--- ASSIGNMENT ---
In the records below, repeat exactly the lines between the line holding "fx_px: 1343" and the line holding "hfov_deg: 23.8", inclusive, and drop the pictures.

Stored data
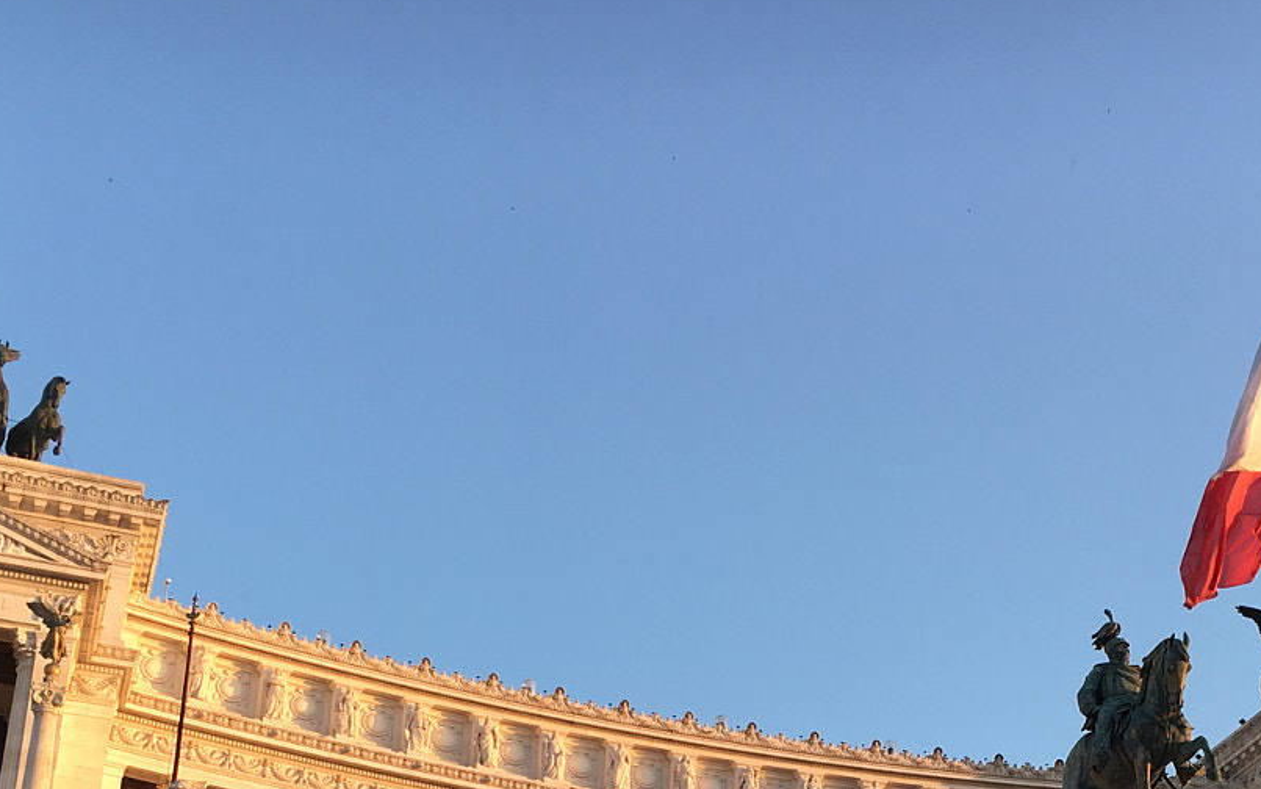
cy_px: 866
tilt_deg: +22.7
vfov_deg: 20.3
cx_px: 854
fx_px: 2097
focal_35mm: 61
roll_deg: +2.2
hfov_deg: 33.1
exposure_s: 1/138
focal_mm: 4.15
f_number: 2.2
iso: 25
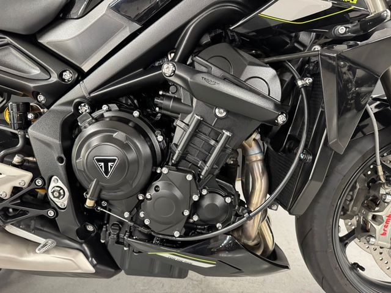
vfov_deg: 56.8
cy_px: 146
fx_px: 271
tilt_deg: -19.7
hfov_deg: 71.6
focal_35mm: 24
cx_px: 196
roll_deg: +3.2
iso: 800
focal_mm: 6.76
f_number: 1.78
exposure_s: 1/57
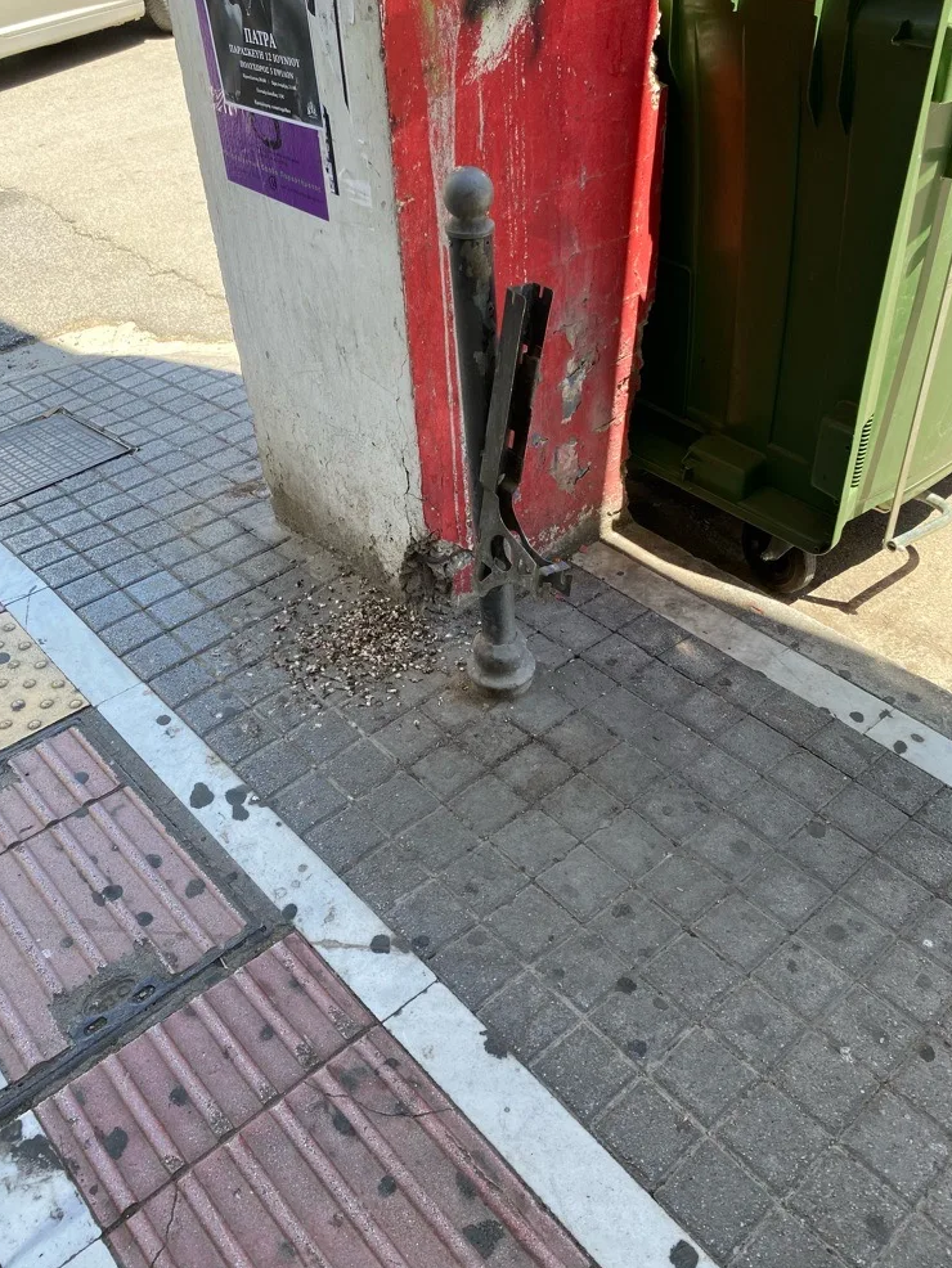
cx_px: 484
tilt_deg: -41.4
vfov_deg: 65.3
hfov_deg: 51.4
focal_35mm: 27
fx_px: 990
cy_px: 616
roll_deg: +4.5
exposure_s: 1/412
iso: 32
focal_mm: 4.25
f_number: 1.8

--

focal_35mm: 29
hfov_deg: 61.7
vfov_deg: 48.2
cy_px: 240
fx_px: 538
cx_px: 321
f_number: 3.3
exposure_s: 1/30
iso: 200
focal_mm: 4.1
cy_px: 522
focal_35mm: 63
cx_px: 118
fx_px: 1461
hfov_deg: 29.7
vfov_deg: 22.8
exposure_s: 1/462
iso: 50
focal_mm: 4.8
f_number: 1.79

--

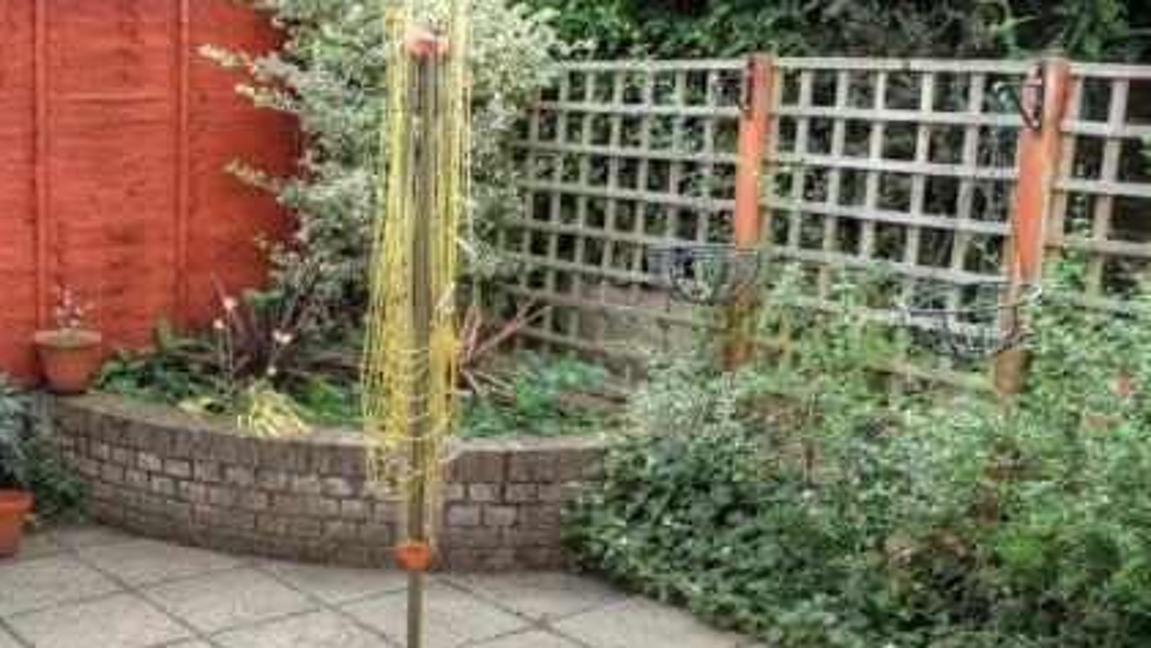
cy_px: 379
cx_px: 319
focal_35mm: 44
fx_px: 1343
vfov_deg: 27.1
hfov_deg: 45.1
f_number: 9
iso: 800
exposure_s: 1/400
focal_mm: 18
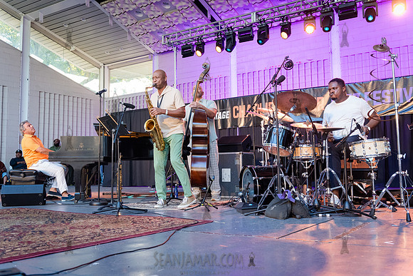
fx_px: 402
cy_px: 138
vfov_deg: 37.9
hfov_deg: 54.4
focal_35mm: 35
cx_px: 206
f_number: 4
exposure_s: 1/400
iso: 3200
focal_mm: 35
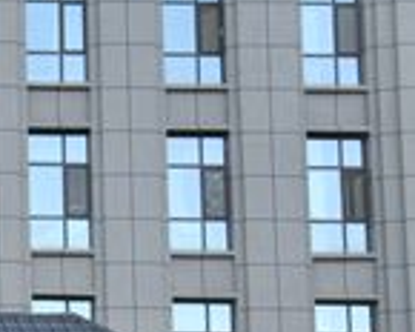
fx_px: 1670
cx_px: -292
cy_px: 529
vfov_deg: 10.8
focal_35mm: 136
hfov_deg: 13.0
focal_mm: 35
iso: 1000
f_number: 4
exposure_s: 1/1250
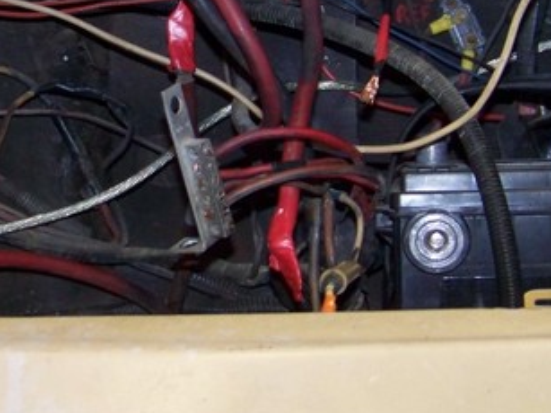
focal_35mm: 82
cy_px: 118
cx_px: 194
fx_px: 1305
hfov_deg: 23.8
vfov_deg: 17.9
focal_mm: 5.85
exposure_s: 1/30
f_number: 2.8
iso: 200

--- SOLUTION ---
fx_px: 1343
vfov_deg: 27.1
hfov_deg: 45.1
f_number: 9
iso: 800
exposure_s: 1/400
focal_mm: 18
fx_px: 402
cy_px: 138
vfov_deg: 37.9
hfov_deg: 54.4
focal_35mm: 35
cx_px: 206
f_number: 4
exposure_s: 1/400
iso: 3200
focal_mm: 35
fx_px: 1670
cx_px: -292
cy_px: 529
vfov_deg: 10.8
focal_35mm: 136
hfov_deg: 13.0
focal_mm: 35
iso: 1000
f_number: 4
exposure_s: 1/1250
focal_35mm: 82
cy_px: 118
cx_px: 194
fx_px: 1305
hfov_deg: 23.8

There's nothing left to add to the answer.